• Task goal: Duplicate the part of the committee biographies from "LAWRENCE DAHMS has" up to and including "Sacramento State University.".

• Text segment:
——
Biographical Sketches of Committee Members and Staff
ALAN ALTSHULER (Co-chair) is the Ruth and Frank Stanton professor of urban policy and planning at Harvard University, with a joint appointment in the Kennedy School of Government and the Design School. He is also director of the Kennedy School's Taubman Center for State and Local Government. Prior to joining the Harvard faculty in 1988, he was dean of the Graduate School of Public Administration at New York University (1983-1988), a professor of political science at the Massachusetts Institute of Technology (1966-1971, 1975-1983), and secretary of transportation for the state of Massachusetts (1971-1975). His research interests focus on urban politics and on policy for the built environment. His most recent books are Regulation for Revenue (with Jose Gómez-Ibáñez) and Innovation in American Government (with Robert Behn and others). He has a Ph.D. in political science from the University of Chicago.
WILLIAM MORRILL (Co-chair) is a senior fellow at Mathtech, Inc., an applied research and consulting firm, and formerly its president. Previously, he was president of Mathematica Policy Research, Inc.; assistant secretary for planning and evaluation of the U.S. Department of Health, Education, and Welfare; assistant director of the U.S. Office of Management and Budget; and deputy county executive of Fairfax County, Virginia. He has served as member and chair on a wide range of panels and committees of the National Research Council. His current research is centered on a range of education and human service policy issues. He has a bachelor's degree in government from Wesleyan University and an M.P.A. from the Maxwell School, Syracuse University.
LAWRENCE DAHMS has been executive director for 21 years of the Metropolitan Transportation Commission, which serves as a 19-member governing board that represents nine counties and 100 cities in the San Francisco Bay area. Previously he was employed by the Army Corps of Engineers, the California legislature, BART, Arthur D. Little, Inc., and Caltrans. He has participated on several study committees established by the Transportation Research Board and other units of the National Research Council. In 1996, he was the recipient of the W.N. Carey, Jr., distinguished service award, which recognizes individuals who have given outstanding leadership and service to transportation research. He has a B.S. in civil engineering from San Diego State University and an M.B.A. from Sacramento State University.
MARTHA DERTHICK is the Julia Allen Cooper professor at the Woodrow Wilson Department of Government and Foreign Affairs at the University of Virginia. She teaches courses in American public policy and political institutions, including federalism. She is editor of Dilemmas of Scale in America's Federal Democracy, which explores the tradition of local self-government in the United States. She has a Ph.D. in political science from Radcliffe College.
ANTHONY DOWNS is a senior fellow at the Brookings Institution in Washington, D.C. Prior to joining Brookings, he was a member for 18 years and then chairman of Real Estate Research Corporation, a nationwide consulting firm advising private and public decision makers on real estate investment, housing policies, and urban affairs. He has served as a consultant to many of the nation's largest corporations, major developers, and private foundations, as well as to dozens of local, state, and national government agencies. He has a Ph.D. in economics from Stanford University and is the author or coauthor of 20 books and over 400 articles.
JAMES GIBSON serves as project director and president of DC Agenda, a nonprofit community assistance corporation dedicated to addressing issues facing the District of Columbia. He has been a senior associate at the Urban Institute since January 1993, where he focuses on civil rights policies, community development, urban governance, economic and social opportunities, and antipoverty strategies. He was formerly director of the Eugene and Agnes E. Meyer Foundation in Washington, D.C. Other positions he has held include assistant city administrator for planning and development for Washington, D.C., and executive associate of the Potomac Institute.
——
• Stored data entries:
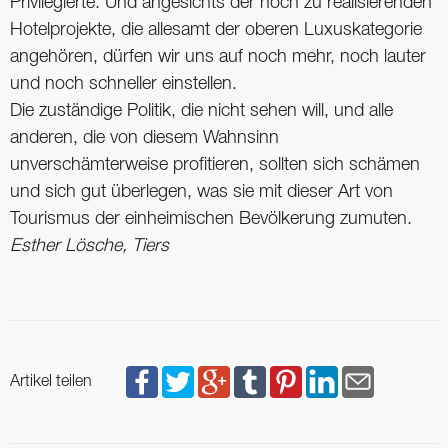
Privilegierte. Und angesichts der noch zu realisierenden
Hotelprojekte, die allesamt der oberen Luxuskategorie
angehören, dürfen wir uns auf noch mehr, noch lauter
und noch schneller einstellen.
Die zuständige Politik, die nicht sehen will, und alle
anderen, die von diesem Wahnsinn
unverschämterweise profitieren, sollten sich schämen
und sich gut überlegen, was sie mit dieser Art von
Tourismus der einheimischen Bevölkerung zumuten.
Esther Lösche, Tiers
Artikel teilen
——
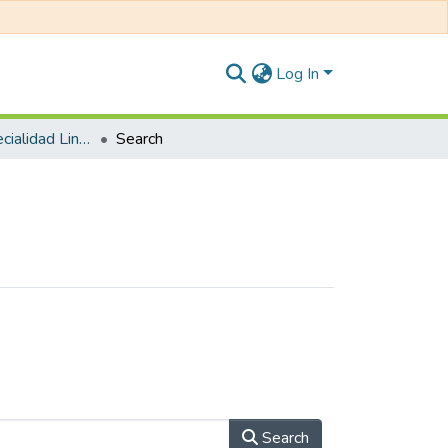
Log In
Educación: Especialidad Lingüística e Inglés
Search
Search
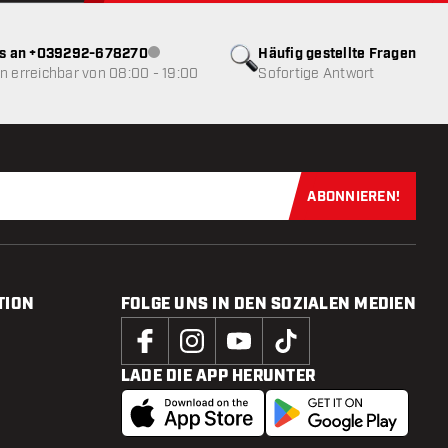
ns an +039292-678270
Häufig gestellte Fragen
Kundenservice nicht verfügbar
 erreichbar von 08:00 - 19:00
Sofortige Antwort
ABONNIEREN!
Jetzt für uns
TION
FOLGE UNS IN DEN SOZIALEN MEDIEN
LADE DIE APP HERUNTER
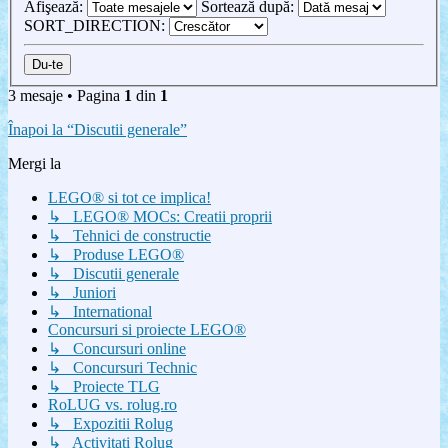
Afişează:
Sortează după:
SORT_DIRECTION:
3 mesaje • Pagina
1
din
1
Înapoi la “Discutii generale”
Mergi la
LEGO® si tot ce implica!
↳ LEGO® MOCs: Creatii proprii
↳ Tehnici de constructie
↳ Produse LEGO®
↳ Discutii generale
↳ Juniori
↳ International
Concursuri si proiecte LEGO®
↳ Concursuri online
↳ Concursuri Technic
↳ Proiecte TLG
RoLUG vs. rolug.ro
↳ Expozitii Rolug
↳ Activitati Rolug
——
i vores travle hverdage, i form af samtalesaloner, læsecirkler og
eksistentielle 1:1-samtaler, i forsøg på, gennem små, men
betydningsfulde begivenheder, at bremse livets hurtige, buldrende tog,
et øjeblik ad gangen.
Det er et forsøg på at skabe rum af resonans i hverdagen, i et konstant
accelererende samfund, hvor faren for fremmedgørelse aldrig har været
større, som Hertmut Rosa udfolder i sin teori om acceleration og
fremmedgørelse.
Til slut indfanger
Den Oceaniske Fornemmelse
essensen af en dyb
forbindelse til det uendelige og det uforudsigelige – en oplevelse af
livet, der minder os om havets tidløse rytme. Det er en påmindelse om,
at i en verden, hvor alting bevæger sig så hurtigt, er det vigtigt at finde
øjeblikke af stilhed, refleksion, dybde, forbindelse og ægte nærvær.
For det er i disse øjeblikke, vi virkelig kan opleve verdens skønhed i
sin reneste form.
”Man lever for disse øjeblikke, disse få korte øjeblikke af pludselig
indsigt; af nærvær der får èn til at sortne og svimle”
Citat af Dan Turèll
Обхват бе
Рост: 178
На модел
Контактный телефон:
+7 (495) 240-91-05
——
• Solution:
LAWRENCE DAHMS has been executive director for 21 years of the Metropolitan Transportation Commission, which serves as a 19-member governing board that represents nine counties and 100 cities in the San Francisco Bay area. Previously he was employed by the Army Corps of Engineers, the California legislature, BART, Arthur D. Little, Inc., and Caltrans. He has participated on several study committees established by the Transportation Research Board and other units of the National Research Council. In 1996, he was the recipient of the W.N. Carey, Jr., distinguished service award, which recognizes individuals who have given outstanding leadership and service to transportation research. He has a B.S. in civil engineering from San Diego State University and an M.B.A. from Sacramento State University.